What is expected.
Look through the material below. Return exactly the lines from the one with "assign Go = Gi1 | ( Gi2 & Pi1 );" through the one with "assign G2[1] = G1[1];", both included.

[[ Recorded data, beginning ]]

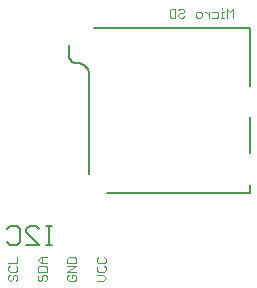
<source format=gbo>
G75*
G70*
%OFA0B0*%
%FSLAX24Y24*%
%IPPOS*%
%LPD*%
%AMOC8*
5,1,8,0,0,1.08239X$1,22.5*
%
%ADD10C,0.0060*%
%ADD11C,0.0030*%
%ADD12C,0.0080*%
D10*
X006409Y006946D02*
X006302Y007053D01*
X006409Y006946D02*
X006622Y006946D01*
X006729Y007053D01*
X006729Y007480D01*
X006622Y007587D01*
X006409Y007587D01*
X006302Y007480D01*
X006946Y007480D02*
X006946Y007373D01*
X007373Y006946D01*
X006946Y006946D01*
X006946Y007480D02*
X007053Y007587D01*
X007267Y007587D01*
X007373Y007480D01*
X007590Y007587D02*
X007803Y007587D01*
X007696Y007587D02*
X007696Y006946D01*
X007590Y006946D02*
X007803Y006946D01*
D11*
X006395Y005750D02*
X006347Y005799D01*
X006347Y005895D01*
X006395Y005944D01*
X006395Y006045D02*
X006589Y006045D01*
X006637Y006093D01*
X006637Y006190D01*
X006589Y006238D01*
X006637Y006340D02*
X006637Y006533D01*
X006637Y006340D02*
X006347Y006340D01*
X006395Y006238D02*
X006347Y006190D01*
X006347Y006093D01*
X006395Y006045D01*
X006540Y005944D02*
X006492Y005895D01*
X006492Y005799D01*
X006443Y005750D01*
X006395Y005750D01*
X006540Y005944D02*
X006589Y005944D01*
X006637Y005895D01*
X006637Y005799D01*
X006589Y005750D01*
X007331Y005799D02*
X007379Y005750D01*
X007428Y005750D01*
X007476Y005799D01*
X007476Y005895D01*
X007524Y005944D01*
X007573Y005944D01*
X007621Y005895D01*
X007621Y005799D01*
X007573Y005750D01*
X007379Y005944D02*
X007331Y005895D01*
X007331Y005799D01*
X007331Y006045D02*
X007331Y006190D01*
X007379Y006238D01*
X007573Y006238D01*
X007621Y006190D01*
X007621Y006045D01*
X007331Y006045D01*
X007428Y006340D02*
X007331Y006436D01*
X007428Y006533D01*
X007621Y006533D01*
X007476Y006533D02*
X007476Y006340D01*
X007428Y006340D02*
X007621Y006340D01*
X008315Y006340D02*
X008315Y006485D01*
X008364Y006533D01*
X008557Y006533D01*
X008605Y006485D01*
X008605Y006340D01*
X008315Y006340D01*
X008315Y006238D02*
X008605Y006238D01*
X008315Y006045D01*
X008605Y006045D01*
X008557Y005944D02*
X008460Y005944D01*
X008460Y005847D01*
X008364Y005944D02*
X008315Y005895D01*
X008315Y005799D01*
X008364Y005750D01*
X008557Y005750D01*
X008605Y005799D01*
X008605Y005895D01*
X008557Y005944D01*
X009299Y005944D02*
X009493Y005944D01*
X009590Y005847D01*
X009493Y005750D01*
X009299Y005750D01*
X009348Y006045D02*
X009541Y006045D01*
X009590Y006093D01*
X009590Y006190D01*
X009541Y006238D01*
X009541Y006340D02*
X009348Y006340D01*
X009299Y006388D01*
X009299Y006485D01*
X009348Y006533D01*
X009541Y006533D02*
X009590Y006485D01*
X009590Y006388D01*
X009541Y006340D01*
X009348Y006238D02*
X009299Y006190D01*
X009299Y006093D01*
X009348Y006045D01*
X011767Y014517D02*
X011718Y014565D01*
X011718Y014759D01*
X011767Y014807D01*
X011912Y014807D01*
X011912Y014517D01*
X011767Y014517D01*
X012013Y014565D02*
X012061Y014517D01*
X012158Y014517D01*
X012207Y014565D01*
X012158Y014662D02*
X012061Y014662D01*
X012013Y014614D01*
X012013Y014565D01*
X012158Y014662D02*
X012207Y014710D01*
X012207Y014759D01*
X012158Y014807D01*
X012061Y014807D01*
X012013Y014759D01*
X012602Y014662D02*
X012651Y014710D01*
X012748Y014710D01*
X012796Y014662D01*
X012796Y014565D01*
X012748Y014517D01*
X012651Y014517D01*
X012602Y014565D01*
X012602Y014662D01*
X012896Y014710D02*
X012945Y014710D01*
X013041Y014614D01*
X013041Y014710D02*
X013041Y014517D01*
X013143Y014517D02*
X013288Y014517D01*
X013336Y014565D01*
X013336Y014662D01*
X013288Y014710D01*
X013143Y014710D01*
X013436Y014517D02*
X013533Y014517D01*
X013484Y014517D02*
X013484Y014710D01*
X013533Y014710D01*
X013484Y014807D02*
X013484Y014855D01*
X013634Y014807D02*
X013634Y014517D01*
X013827Y014517D02*
X013827Y014807D01*
X013730Y014710D01*
X013634Y014807D01*
D12*
X014392Y014184D02*
X014392Y012255D01*
X014392Y011192D02*
X014392Y010011D01*
X014392Y008948D02*
X014392Y008672D01*
X009628Y008672D01*
X009038Y009302D02*
X009038Y012609D01*
X009035Y012647D01*
X009029Y012685D01*
X009019Y012722D01*
X009005Y012758D01*
X008989Y012793D01*
X008969Y012825D01*
X008946Y012856D01*
X008920Y012885D01*
X008891Y012911D01*
X008860Y012934D01*
X008828Y012954D01*
X008793Y012970D01*
X008757Y012984D01*
X008720Y012994D01*
X008682Y013000D01*
X008644Y013003D01*
X008612Y013002D01*
X008581Y013006D01*
X008550Y013013D01*
X008520Y013024D01*
X008492Y013038D01*
X008466Y013056D01*
X008442Y013077D01*
X008421Y013101D01*
X008403Y013127D01*
X008389Y013155D01*
X008378Y013185D01*
X008371Y013216D01*
X008367Y013247D01*
X008368Y013279D01*
X008369Y013279D02*
X008369Y013594D01*
X009195Y014184D02*
X014392Y014184D01*
M02*

</source>
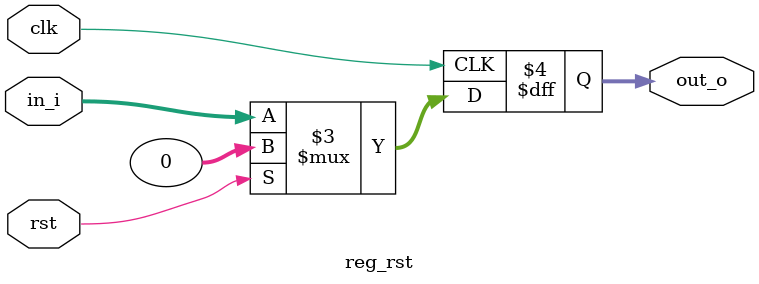
<source format=sv>
/*
 * Module: reg_rst
 *
 * Description: A DWIDTH register implementation with
 * synchronous reset. Input is registered at the rising
 * edge of the clock.
 *
 * Inputs:
 * 1) clk
 * 2) rst signal
 * 3) DWIDTH input in_i
 *
 * Outputs:
 * 1) DWIDTH output out_o
 *
 */
module reg_rst #(
    parameter int DWIDTH = 32)(
    input logic clk,
    input logic rst,
    input logic [DWIDTH-1:0] in_i,
    output logic [DWIDTH-1:0] out_o
);
    /*
     * Process definitions to be filled by
     * student below...
     */
    always_ff @(posedge clk) begin
      out_o <= (rst == 1) ? {DWIDTH{1'b0}} : in_i;
    end
endmodule: reg_rst

</source>
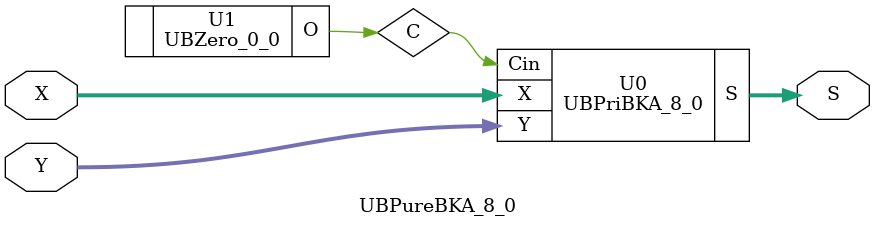
<source format=v>
/*----------------------------------------------------------------------------
  Copyright (c) 2021 Homma laboratory. All rights reserved.

  Top module: UBBKA_8_0_8_0

  Operand-1 length: 9
  Operand-2 length: 9
  Two-operand addition algorithm: Brent-Kung adder
----------------------------------------------------------------------------*/

module GPGenerator(Go, Po, A, B);
  output Go;
  output Po;
  input A;
  input B;
  assign Go = A & B;
  assign Po = A ^ B;
endmodule

module CarryOperator(Go, Po, Gi1, Pi1, Gi2, Pi2);
  output Go;
  output Po;
  input Gi1;
  input Gi2;
  input Pi1;
  input Pi2;
  assign Go = Gi1 | ( Gi2 & Pi1 );
  assign Po = Pi1 & Pi2;
endmodule

module UBPriBKA_8_0(S, X, Y, Cin);
  output [9:0] S;
  input Cin;
  input [8:0] X;
  input [8:0] Y;
  wire [8:0] G0;
  wire [8:0] G1;
  wire [8:0] G2;
  wire [8:0] G3;
  wire [8:0] G4;
  wire [8:0] G5;
  wire [8:0] G6;
  wire [8:0] P0;
  wire [8:0] P1;
  wire [8:0] P2;
  wire [8:0] P3;
  wire [8:0] P4;
  wire [8:0] P5;
  wire [8:0] P6;
  assign P1[0] = P0[0];
  assign G1[0] = G0[0];
  assign P1[2] = P0[2];
  assign G1[2] = G0[2];
  assign P1[4] = P0[4];
  assign G1[4] = G0[4];
  assign P1[6] = P0[6];
  assign G1[6] = G0[6];
  assign P1[8] = P0[8];
  assign G1[8] = G0[8];
  assign P2[0] = P1[0];
  assign G2[0] = G1[0];
  assign P2[1] = P1[1];
  assign G2[1] = G1[1];
  assign P2[2] = P1[2];
  assign G2[2] = G1[2];
  assign P2[4] = P1[4];
  assign G2[4] = G1[4];
  assign P2[5] = P1[5];
  assign G2[5] = G1[5];
  assign P2[6] = P1[6];
  assign G2[6] = G1[6];
  assign P2[8] = P1[8];
  assign G2[8] = G1[8];
  assign P3[0] = P2[0];
  assign G3[0] = G2[0];
  assign P3[1] = P2[1];
  assign G3[1] = G2[1];
  assign P3[2] = P2[2];
  assign G3[2] = G2[2];
  assign P3[3] = P2[3];
  assign G3[3] = G2[3];
  assign P3[4] = P2[4];
  assign G3[4] = G2[4];
  assign P3[5] = P2[5];
  assign G3[5] = G2[5];
  assign P3[6] = P2[6];
  assign G3[6] = G2[6];
  assign P3[8] = P2[8];
  assign G3[8] = G2[8];
  assign P4[0] = P3[0];
  assign G4[0] = G3[0];
  assign P4[1] = P3[1];
  assign G4[1] = G3[1];
  assign P4[2] = P3[2];
  assign G4[2] = G3[2];
  assign P4[3] = P3[3];
  assign G4[3] = G3[3];
  assign P4[4] = P3[4];
  assign G4[4] = G3[4];
  assign P4[5] = P3[5];
  assign G4[5] = G3[5];
  assign P4[6] = P3[6];
  assign G4[6] = G3[6];
  assign P4[7] = P3[7];
  assign G4[7] = G3[7];
  assign P4[8] = P3[8];
  assign G4[8] = G3[8];
  assign P5[0] = P4[0];
  assign G5[0] = G4[0];
  assign P5[1] = P4[1];
  assign G5[1] = G4[1];
  assign P5[2] = P4[2];
  assign G5[2] = G4[2];
  assign P5[3] = P4[3];
  assign G5[3] = G4[3];
  assign P5[4] = P4[4];
  assign G5[4] = G4[4];
  assign P5[6] = P4[6];
  assign G5[6] = G4[6];
  assign P5[7] = P4[7];
  assign G5[7] = G4[7];
  assign P5[8] = P4[8];
  assign G5[8] = G4[8];
  assign P6[0] = P5[0];
  assign G6[0] = G5[0];
  assign P6[1] = P5[1];
  assign G6[1] = G5[1];
  assign P6[3] = P5[3];
  assign G6[3] = G5[3];
  assign P6[5] = P5[5];
  assign G6[5] = G5[5];
  assign P6[7] = P5[7];
  assign G6[7] = G5[7];
  assign S[0] = Cin ^ P0[0];
  assign S[1] = ( G6[0] | ( P6[0] & Cin ) ) ^ P0[1];
  assign S[2] = ( G6[1] | ( P6[1] & Cin ) ) ^ P0[2];
  assign S[3] = ( G6[2] | ( P6[2] & Cin ) ) ^ P0[3];
  assign S[4] = ( G6[3] | ( P6[3] & Cin ) ) ^ P0[4];
  assign S[5] = ( G6[4] | ( P6[4] & Cin ) ) ^ P0[5];
  assign S[6] = ( G6[5] | ( P6[5] & Cin ) ) ^ P0[6];
  assign S[7] = ( G6[6] | ( P6[6] & Cin ) ) ^ P0[7];
  assign S[8] = ( G6[7] | ( P6[7] & Cin ) ) ^ P0[8];
  assign S[9] = G6[8] | ( P6[8] & Cin );
  GPGenerator U0 (G0[0], P0[0], X[0], Y[0]);
  GPGenerator U1 (G0[1], P0[1], X[1], Y[1]);
  GPGenerator U2 (G0[2], P0[2], X[2], Y[2]);
  GPGenerator U3 (G0[3], P0[3], X[3], Y[3]);
  GPGenerator U4 (G0[4], P0[4], X[4], Y[4]);
  GPGenerator U5 (G0[5], P0[5], X[5], Y[5]);
  GPGenerator U6 (G0[6], P0[6], X[6], Y[6]);
  GPGenerator U7 (G0[7], P0[7], X[7], Y[7]);
  GPGenerator U8 (G0[8], P0[8], X[8], Y[8]);
  CarryOperator U9 (G1[1], P1[1], G0[1], P0[1], G0[0], P0[0]);
  CarryOperator U10 (G1[3], P1[3], G0[3], P0[3], G0[2], P0[2]);
  CarryOperator U11 (G1[5], P1[5], G0[5], P0[5], G0[4], P0[4]);
  CarryOperator U12 (G1[7], P1[7], G0[7], P0[7], G0[6], P0[6]);
  CarryOperator U13 (G2[3], P2[3], G1[3], P1[3], G1[1], P1[1]);
  CarryOperator U14 (G2[7], P2[7], G1[7], P1[7], G1[5], P1[5]);
  CarryOperator U15 (G3[7], P3[7], G2[7], P2[7], G2[3], P2[3]);
  CarryOperator U16 (G5[5], P5[5], G4[5], P4[5], G4[3], P4[3]);
  CarryOperator U17 (G6[2], P6[2], G5[2], P5[2], G5[1], P5[1]);
  CarryOperator U18 (G6[4], P6[4], G5[4], P5[4], G5[3], P5[3]);
  CarryOperator U19 (G6[6], P6[6], G5[6], P5[6], G5[5], P5[5]);
  CarryOperator U20 (G6[8], P6[8], G5[8], P5[8], G5[7], P5[7]);
endmodule

module UBZero_0_0(O);
  output [0:0] O;
  assign O[0] = 0;
endmodule

module UBBKA_8_0_8_0 (S, X, Y);
  output [9:0] S;
  input [8:0] X;
  input [8:0] Y;
  UBPureBKA_8_0 U0 (S[9:0], X[8:0], Y[8:0]);
endmodule

module UBPureBKA_8_0 (S, X, Y);
  output [9:0] S;
  input [8:0] X;
  input [8:0] Y;
  wire C;
  UBPriBKA_8_0 U0 (S, X, Y, C);
  UBZero_0_0 U1 (C);
endmodule


</source>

[[ Recorded data, end ]]

Response box.
  assign Go = Gi1 | ( Gi2 & Pi1 );
  assign Po = Pi1 & Pi2;
endmodule

module UBPriBKA_8_0(S, X, Y, Cin);
  output [9:0] S;
  input Cin;
  input [8:0] X;
  input [8:0] Y;
  wire [8:0] G0;
  wire [8:0] G1;
  wire [8:0] G2;
  wire [8:0] G3;
  wire [8:0] G4;
  wire [8:0] G5;
  wire [8:0] G6;
  wire [8:0] P0;
  wire [8:0] P1;
  wire [8:0] P2;
  wire [8:0] P3;
  wire [8:0] P4;
  wire [8:0] P5;
  wire [8:0] P6;
  assign P1[0] = P0[0];
  assign G1[0] = G0[0];
  assign P1[2] = P0[2];
  assign G1[2] = G0[2];
  assign P1[4] = P0[4];
  assign G1[4] = G0[4];
  assign P1[6] = P0[6];
  assign G1[6] = G0[6];
  assign P1[8] = P0[8];
  assign G1[8] = G0[8];
  assign P2[0] = P1[0];
  assign G2[0] = G1[0];
  assign P2[1] = P1[1];
  assign G2[1] = G1[1];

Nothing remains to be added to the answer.